A Bill aimed at weakening a religious ethos protection clause in the Employment Equality Act is to go before the Cabinet. It seeks to amend Section 37 of the Act. with a view to preventing religious-run schools from dismissing staff on the grounds of being a lone parent or a divorcee, or on the basis of sexual orientation.
The Bill will be brought before the Cabinet by Minister for Education Ruairi Quinn and Minister for Justice Frances Fitzgerald.
According to the Irish Times, the legislation will be largely modelled on a Labour party bill introduced by Senator Ivana Bacik, which will be debated in the Seanad tomorrow. The amendment aims to substantially weaken the opt-out that the religious-run, or controlled, schools or hospitals currently have from certain aspects the Employment Equality Act.
Last year, Senator Bacik said in the Seanad that her Bill “provides that a State-funded institution cannot take action to prevent the undermining of its ethos unless by reason of the employment itself or the context, the action taken is objectively justified by a legitimate aim and the means used are appropriate and necessary. A final provision in the new section 37(1) provides for a presumption of discrimination - in other words, an additional hurdle for a State-funded institution to get over if it seeks to justify any discrimination.”

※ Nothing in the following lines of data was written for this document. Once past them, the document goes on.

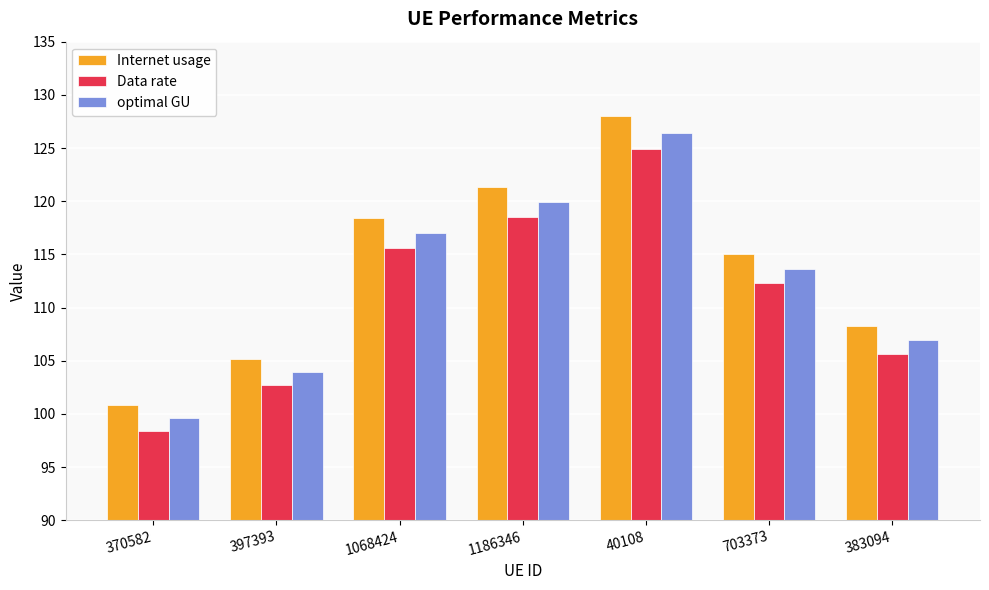

What is the value of the Internet usage bar at the 5th from the left?

128.0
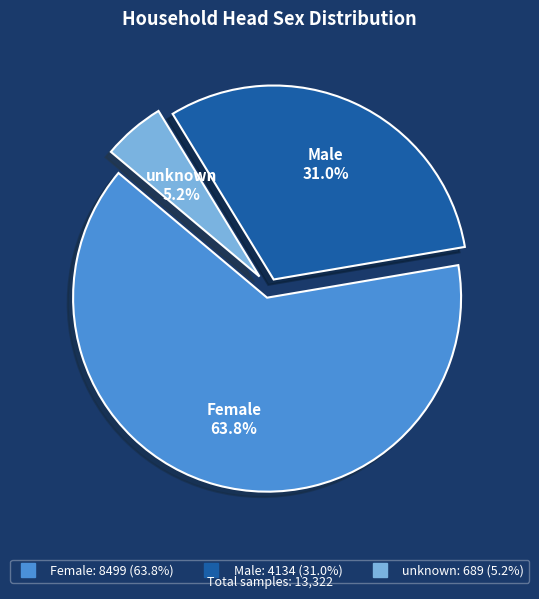

Does any single category account for the majority?

Yes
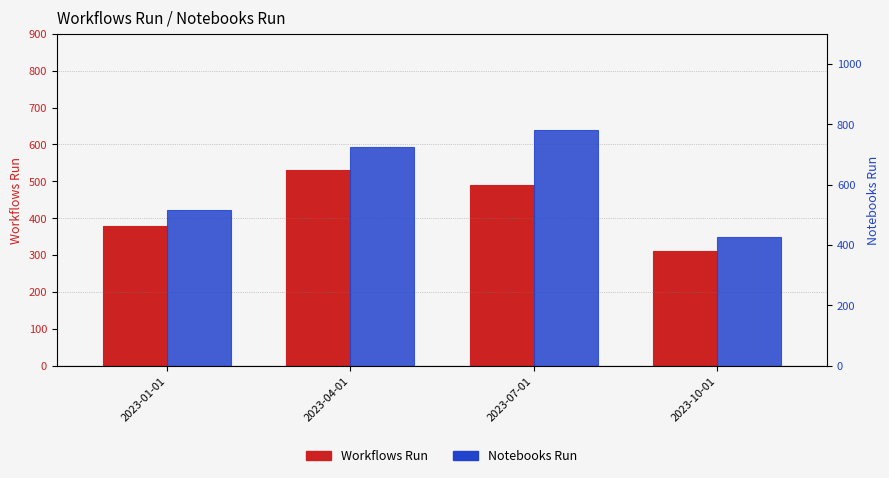

What is the difference between the second highest and minimum values in the Notebooks Run series?

300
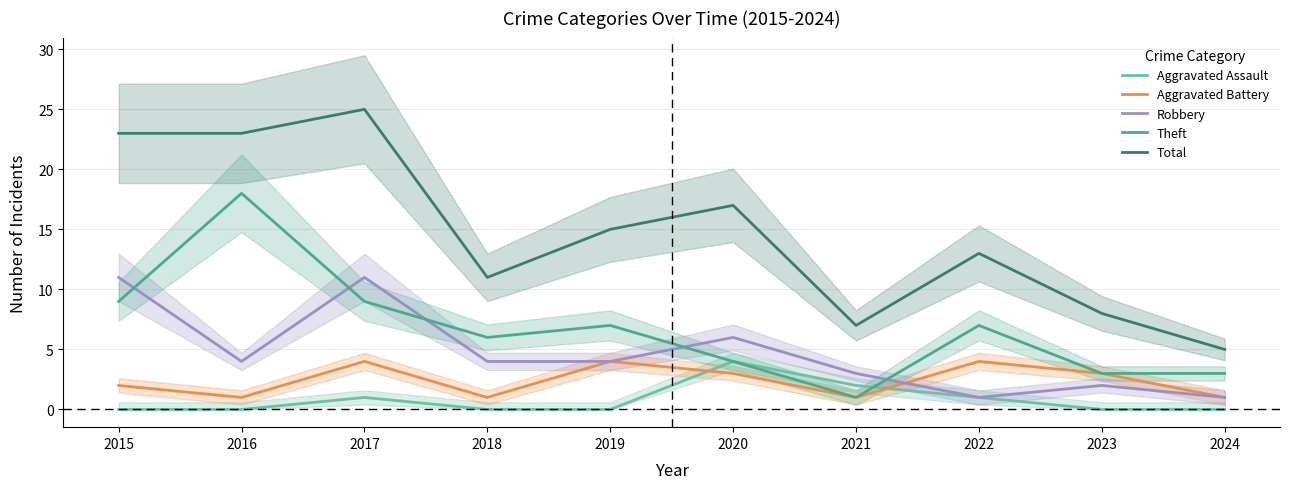

What is the total value across all series at 2020?

34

Under current law, educational or medical institutions controlled by religious orders and which promote religious values are not considered to be discriminating if they give favourable treatment to an employee or prospective employee “in order to maintain the religious ethos of that institution”.
The Bill is aimed at protecting gay and lesbian teachers, lone parents and divorced teachers in particular. However, religious schools already employ teachers who fall into these categories. Section 37 is deemed necessary when a teacher openly flouts the ethos of their employer.
Section 37 of the Act has previously been upheld by the Supreme Court and an investigation into whether it flouts EU equality legislation was withdrawn.
All of the main Churches on the island plus the Jewish and Muslim communities lobbied for the section in the mid-1990s on the grounds that religious organisations should not be forced to employ individuals who would undermine their ethos.
The Times report is unclear about many important details about scope of the legislation, such as whether schools would retain any rights to uphold their schools' ethos in situations where a teacher is directly contradicting or undermining the school's ethos in classroom conversations.